Supreme Court Restricts Tobacco Advertising

Cigarette packets displayed at a shop in Mumbai, Maharashtra, on Nov. 27, 2007.Rajesh Nirgude/Associated Press Cigarette packets displayed at a shop in Mumbai, Maharashtra, on Nov. 27, 2007.

The Supreme Court of India has overturned a lower court’s suspension of a law regulating the promotion of tobacco products and criticized the central government for doing nothing to get the interim order revoked since it was issued in 2005.

Parliament passed an anti-tobacco law in 2003, and in the following year it introduced a set of rules that made it mandatory for all shops and kiosks selling tobacco products to display signs that warned about their health risks.

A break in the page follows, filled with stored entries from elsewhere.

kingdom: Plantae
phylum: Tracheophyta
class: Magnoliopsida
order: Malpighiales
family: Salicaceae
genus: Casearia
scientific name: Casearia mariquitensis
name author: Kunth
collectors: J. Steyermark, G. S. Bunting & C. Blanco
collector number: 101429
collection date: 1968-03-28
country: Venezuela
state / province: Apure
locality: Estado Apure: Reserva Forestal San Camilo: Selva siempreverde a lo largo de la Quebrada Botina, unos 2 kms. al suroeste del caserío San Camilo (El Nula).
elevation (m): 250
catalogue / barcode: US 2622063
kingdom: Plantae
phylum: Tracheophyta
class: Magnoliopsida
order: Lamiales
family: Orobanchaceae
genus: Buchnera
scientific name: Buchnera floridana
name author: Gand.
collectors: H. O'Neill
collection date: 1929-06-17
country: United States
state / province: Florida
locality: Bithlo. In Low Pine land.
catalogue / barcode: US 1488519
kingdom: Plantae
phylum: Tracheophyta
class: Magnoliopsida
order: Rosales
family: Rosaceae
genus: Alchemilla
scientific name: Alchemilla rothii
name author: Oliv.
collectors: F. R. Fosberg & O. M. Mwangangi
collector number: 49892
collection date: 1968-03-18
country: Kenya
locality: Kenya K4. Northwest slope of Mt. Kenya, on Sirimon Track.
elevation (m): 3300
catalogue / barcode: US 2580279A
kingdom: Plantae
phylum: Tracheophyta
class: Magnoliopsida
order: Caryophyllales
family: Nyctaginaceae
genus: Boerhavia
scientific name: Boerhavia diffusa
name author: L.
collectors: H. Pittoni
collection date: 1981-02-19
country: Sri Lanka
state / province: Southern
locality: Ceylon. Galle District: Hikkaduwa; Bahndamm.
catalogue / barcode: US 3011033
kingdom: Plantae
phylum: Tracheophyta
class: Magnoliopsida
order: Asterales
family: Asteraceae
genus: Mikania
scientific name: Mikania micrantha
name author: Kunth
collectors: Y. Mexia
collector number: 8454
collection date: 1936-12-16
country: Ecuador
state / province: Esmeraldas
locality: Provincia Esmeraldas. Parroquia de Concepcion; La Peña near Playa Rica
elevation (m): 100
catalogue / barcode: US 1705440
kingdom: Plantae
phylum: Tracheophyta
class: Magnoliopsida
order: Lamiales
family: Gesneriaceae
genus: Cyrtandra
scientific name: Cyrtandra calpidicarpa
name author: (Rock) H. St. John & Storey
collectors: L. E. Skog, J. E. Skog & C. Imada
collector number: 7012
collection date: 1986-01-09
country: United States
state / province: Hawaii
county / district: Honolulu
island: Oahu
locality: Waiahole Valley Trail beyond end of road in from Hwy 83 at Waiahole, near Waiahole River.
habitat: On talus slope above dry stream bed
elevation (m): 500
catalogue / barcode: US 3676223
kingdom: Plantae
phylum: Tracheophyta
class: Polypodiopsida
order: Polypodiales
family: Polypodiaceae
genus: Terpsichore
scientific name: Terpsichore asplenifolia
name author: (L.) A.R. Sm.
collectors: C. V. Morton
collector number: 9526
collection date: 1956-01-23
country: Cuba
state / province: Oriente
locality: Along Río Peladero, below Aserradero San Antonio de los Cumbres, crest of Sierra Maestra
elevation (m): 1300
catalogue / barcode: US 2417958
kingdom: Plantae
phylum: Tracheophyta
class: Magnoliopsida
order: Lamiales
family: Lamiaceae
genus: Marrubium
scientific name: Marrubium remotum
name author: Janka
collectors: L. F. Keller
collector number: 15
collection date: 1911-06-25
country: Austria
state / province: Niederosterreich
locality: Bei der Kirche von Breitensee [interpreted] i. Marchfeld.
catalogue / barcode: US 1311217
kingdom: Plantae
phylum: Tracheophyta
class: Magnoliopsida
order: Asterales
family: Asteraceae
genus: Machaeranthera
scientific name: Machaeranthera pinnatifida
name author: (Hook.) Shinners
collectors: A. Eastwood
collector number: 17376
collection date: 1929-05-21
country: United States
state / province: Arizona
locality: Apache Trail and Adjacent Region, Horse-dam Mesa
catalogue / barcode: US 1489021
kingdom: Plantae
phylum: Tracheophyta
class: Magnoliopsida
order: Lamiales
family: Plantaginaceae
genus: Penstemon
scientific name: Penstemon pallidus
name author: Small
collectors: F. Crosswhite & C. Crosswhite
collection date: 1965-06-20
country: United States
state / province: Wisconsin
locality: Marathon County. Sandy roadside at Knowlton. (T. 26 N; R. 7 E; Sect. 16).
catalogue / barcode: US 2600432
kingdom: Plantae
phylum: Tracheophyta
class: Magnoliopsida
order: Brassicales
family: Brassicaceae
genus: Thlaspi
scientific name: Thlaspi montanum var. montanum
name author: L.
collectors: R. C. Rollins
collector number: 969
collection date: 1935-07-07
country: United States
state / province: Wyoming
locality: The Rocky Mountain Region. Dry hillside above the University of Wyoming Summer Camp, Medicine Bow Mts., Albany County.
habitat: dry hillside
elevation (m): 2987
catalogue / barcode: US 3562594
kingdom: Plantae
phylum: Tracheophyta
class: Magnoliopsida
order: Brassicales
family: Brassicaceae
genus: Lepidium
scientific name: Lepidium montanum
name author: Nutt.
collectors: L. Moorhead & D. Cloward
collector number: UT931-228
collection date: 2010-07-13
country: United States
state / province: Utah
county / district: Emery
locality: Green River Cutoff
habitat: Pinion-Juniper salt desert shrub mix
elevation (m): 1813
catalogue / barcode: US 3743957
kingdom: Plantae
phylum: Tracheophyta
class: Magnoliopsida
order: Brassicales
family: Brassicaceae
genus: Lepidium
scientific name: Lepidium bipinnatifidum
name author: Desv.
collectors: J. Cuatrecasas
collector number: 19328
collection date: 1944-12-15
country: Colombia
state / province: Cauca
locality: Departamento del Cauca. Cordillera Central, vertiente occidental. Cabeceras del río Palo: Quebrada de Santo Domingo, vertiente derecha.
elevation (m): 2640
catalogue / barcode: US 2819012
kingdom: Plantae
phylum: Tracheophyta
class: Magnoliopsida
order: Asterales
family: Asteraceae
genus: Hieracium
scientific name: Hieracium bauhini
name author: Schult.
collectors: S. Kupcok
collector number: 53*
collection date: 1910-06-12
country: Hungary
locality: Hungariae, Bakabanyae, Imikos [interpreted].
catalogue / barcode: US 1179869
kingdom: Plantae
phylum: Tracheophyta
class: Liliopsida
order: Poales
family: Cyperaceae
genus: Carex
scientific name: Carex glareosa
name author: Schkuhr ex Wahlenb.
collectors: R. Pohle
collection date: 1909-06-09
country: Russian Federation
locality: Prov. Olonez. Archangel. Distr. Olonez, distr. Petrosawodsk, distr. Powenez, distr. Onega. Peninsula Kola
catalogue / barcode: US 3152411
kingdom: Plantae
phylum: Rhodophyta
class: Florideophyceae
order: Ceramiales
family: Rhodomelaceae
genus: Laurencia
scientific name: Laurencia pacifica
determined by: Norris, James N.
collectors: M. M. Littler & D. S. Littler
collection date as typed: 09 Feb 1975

The vendors also could not display tobacco advertisements that were bigger than 60 by 45 centimeters (24 by 18 inches).

The Indian tobacco lobby objected to the new regulations, and in 2005, the Bombay High Court granted a stay on the enforcement of the law.

On Monday, the Supreme Court, which was responding to a petition filed by the nongovernmental organization Health for Millions, canceled the Bombay High Court’s order, effectively reinstating the limits on tobacco companies’ ads displayed at shops and kiosks selling such products.

The Supreme Court criticized the government for not working to overturn the Bombay High Court’s interim order. The government’s inaction “had a huge ramification on society at large, particularly weaker and poor sections who are the largest consumer of tobacco products,” the court said, according to Press Trust of India.

Tobacco products kill an estimated 2,500 people in India every day according to one global study. India is a signatory to the World Health Organization’s framework convention on tobacco control, which calls for price and non-price measures to be adopted to reduce the demand for tobacco. It also cites “global marketing, transnational tobacco advertising, promotion and sponsorship” among the factors that have contributed to the increase in tobacco use around the world.

Shyam Dev Sharma, who has been delivering cartons of cigarettes to roadside kiosks in central Delhi for 30 years, said he was skeptical that the new measures would make much of a difference.

“The prices of cigarettes and the laws about the sales of cigarettes have been changing every other year,” said Mr. Sharma, who is in his 50s. “Every new ruling has an impact on the cigarette sales for a few days, and then people resort to old habits.”